Mohamed Badie est accusé d'avoir été l'un des instigateurs des violences qui ont suivi le renversement de Mohamed Morsi par l'armée le 3 juillet. L'ex-chef de l'Etat, premier président démocratiquement élu en Egypte, est lui aussi en cours de jugement.

Le mouvement du 6-Avril, l’organisation ayant contribué au renversement d'Hosni Moubarak est désormais interdit dans le pays.

Qui sont les accusés ?

Les accusés sont un peu plus de 1 200. Selon l'accusation, ils ont participé à des manifestations violentes à Minya, le 14 août, le jour où quelque 700 manifestants pro-Morsi sont tombés sous les balles au Caire. Parmi les détenus figure Mohamed Badie, guide suprême des Frères musulmans, qui avaient remporté toutes les élections depuis la chute du président Hosni Moubarak début 2011, avant d'être déclarée "terroriste" en décembre. Il encourt la peine de mort dans plusieurs autres procès et est incarcéré au Caire.

Risquent-ils vraiment la peine de mort ?

Ces condamnations à mort en première instance n'ont aucune chance d'être confirmées en appel, selon les experts, tant la procédure judiciaire et les droits les plus élémentaires de la défense ont été bafoués par la justice. C'est d'ailleurs ce que confirme sur RMC ce mardi matin, Gilles Kepel, politologue, enseignant à Sciences Po, spécialiste de l'Islam et du monde arabe. Pour lui, "c'est un coup de com'. Je ne crois pas qu'ils seront condamnés", a-t-il répondu à Jean-Jacques Bourdin. Conformément à la loi égyptienne, ces peines capitales doivent être soumises à l'avis du mufti, représentant de l'islam auprès de l'Etat. Mais cet avis n'est pas contraignant.

Dans quel contexte intervient cette décision de justice ?

L'élection présidentielle égyptienne est annoncée pour les 26 et 27 mai.
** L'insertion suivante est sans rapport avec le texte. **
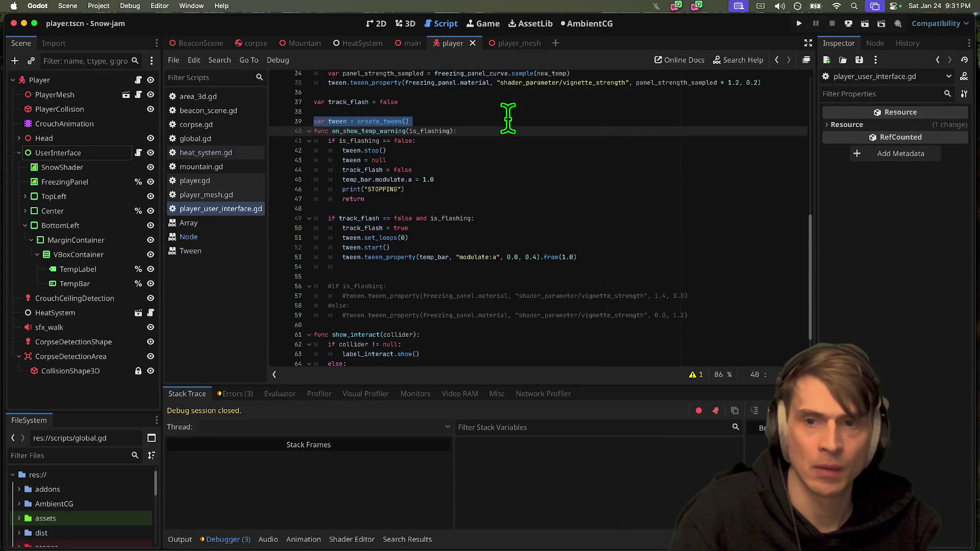
pyautogui.press('Up')
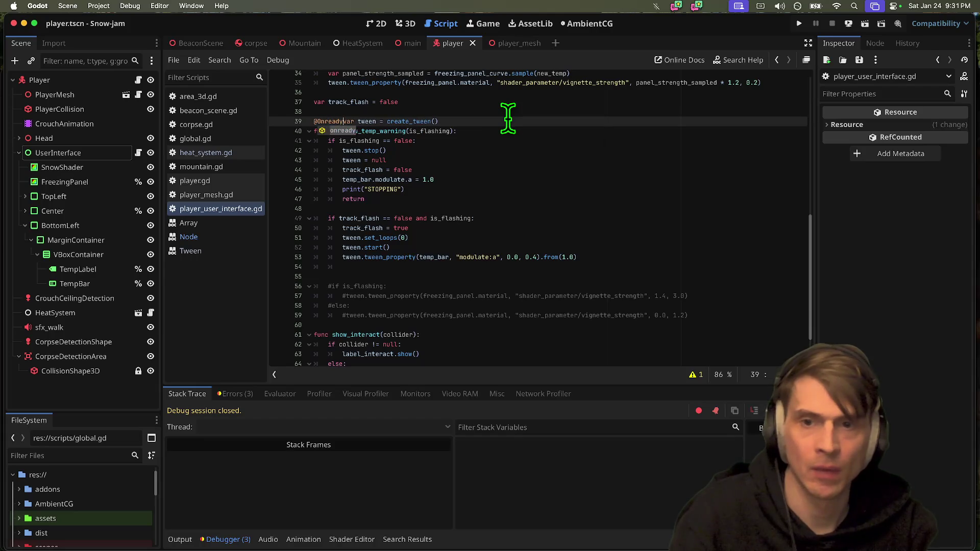
pyautogui.press('Tab')
pyautogui.press('Down')
pyautogui.press('super+b')
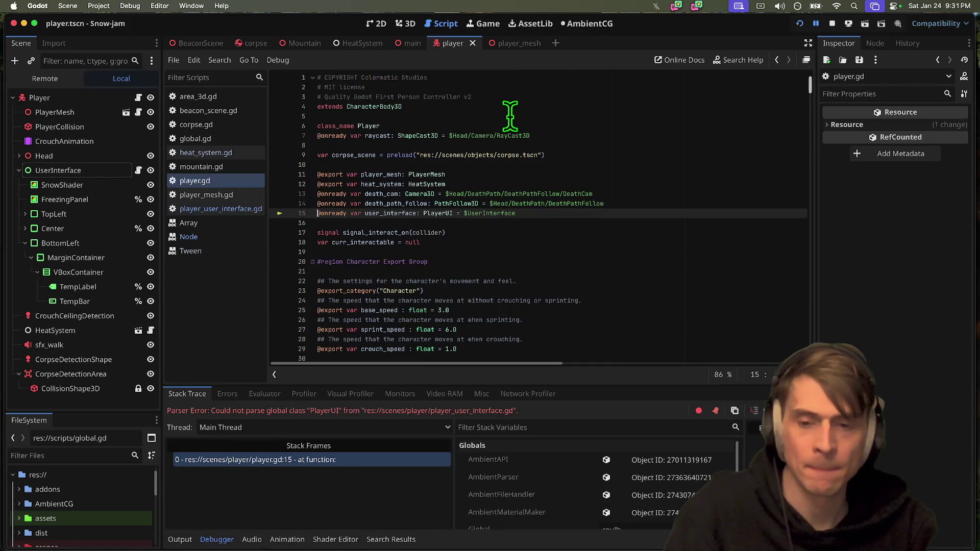
pyautogui.click(218, 205)
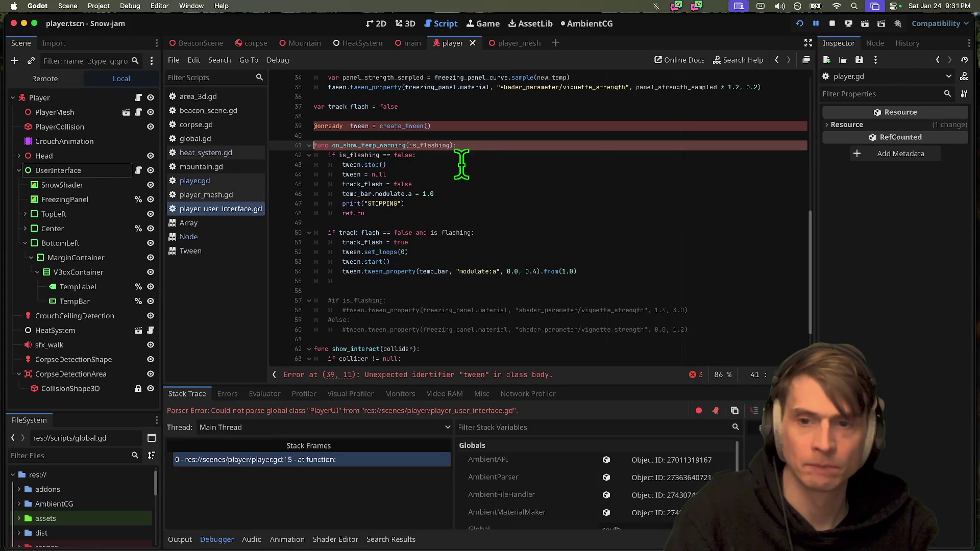
pyautogui.click(350, 126)
pyautogui.click(643, 128)
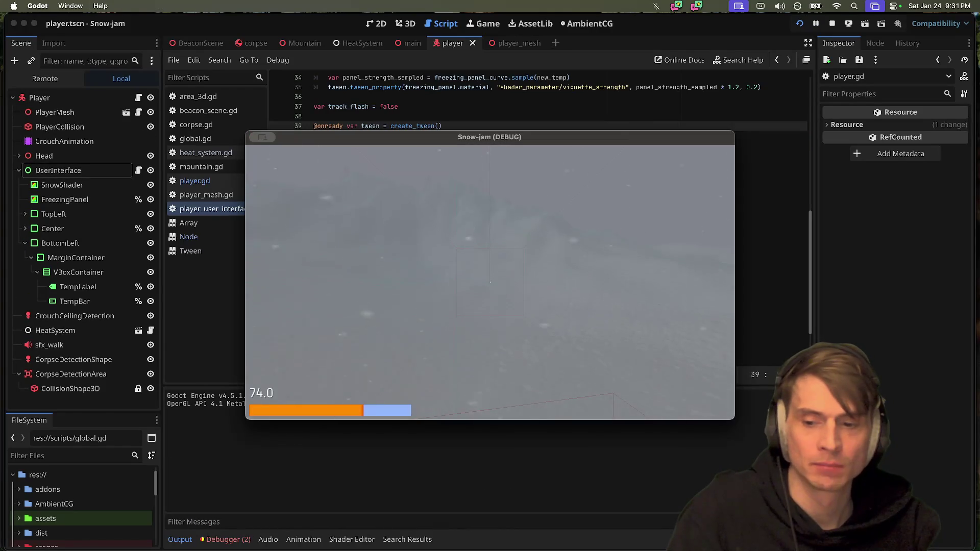
pyautogui.press('super+period')
# Check the errors and tween loop search, stop the game, and delete the tween.start() line.
pyautogui.click(224, 540)
pyautogui.click(235, 393)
C’est la troisième élection présidentielle de l'histoire de l'Égypte, après celle de 2005 et celle de 2012. Une large majorité de la population applaudit la répression implacable et sanglante que mène contre les islamistes le gouvernement installé par l'armée après la destitution de Mohamed Morsi, le seul président jamais élu démocratiquement en Egypte. Au total, plus de 1 400 manifestants pro-Morsi ont été tués par les policiers et les soldats en dix mois, et plus de 15 000 de ses partisans ont été emprisonnés, selon les organisations de défense des droits de l'homme.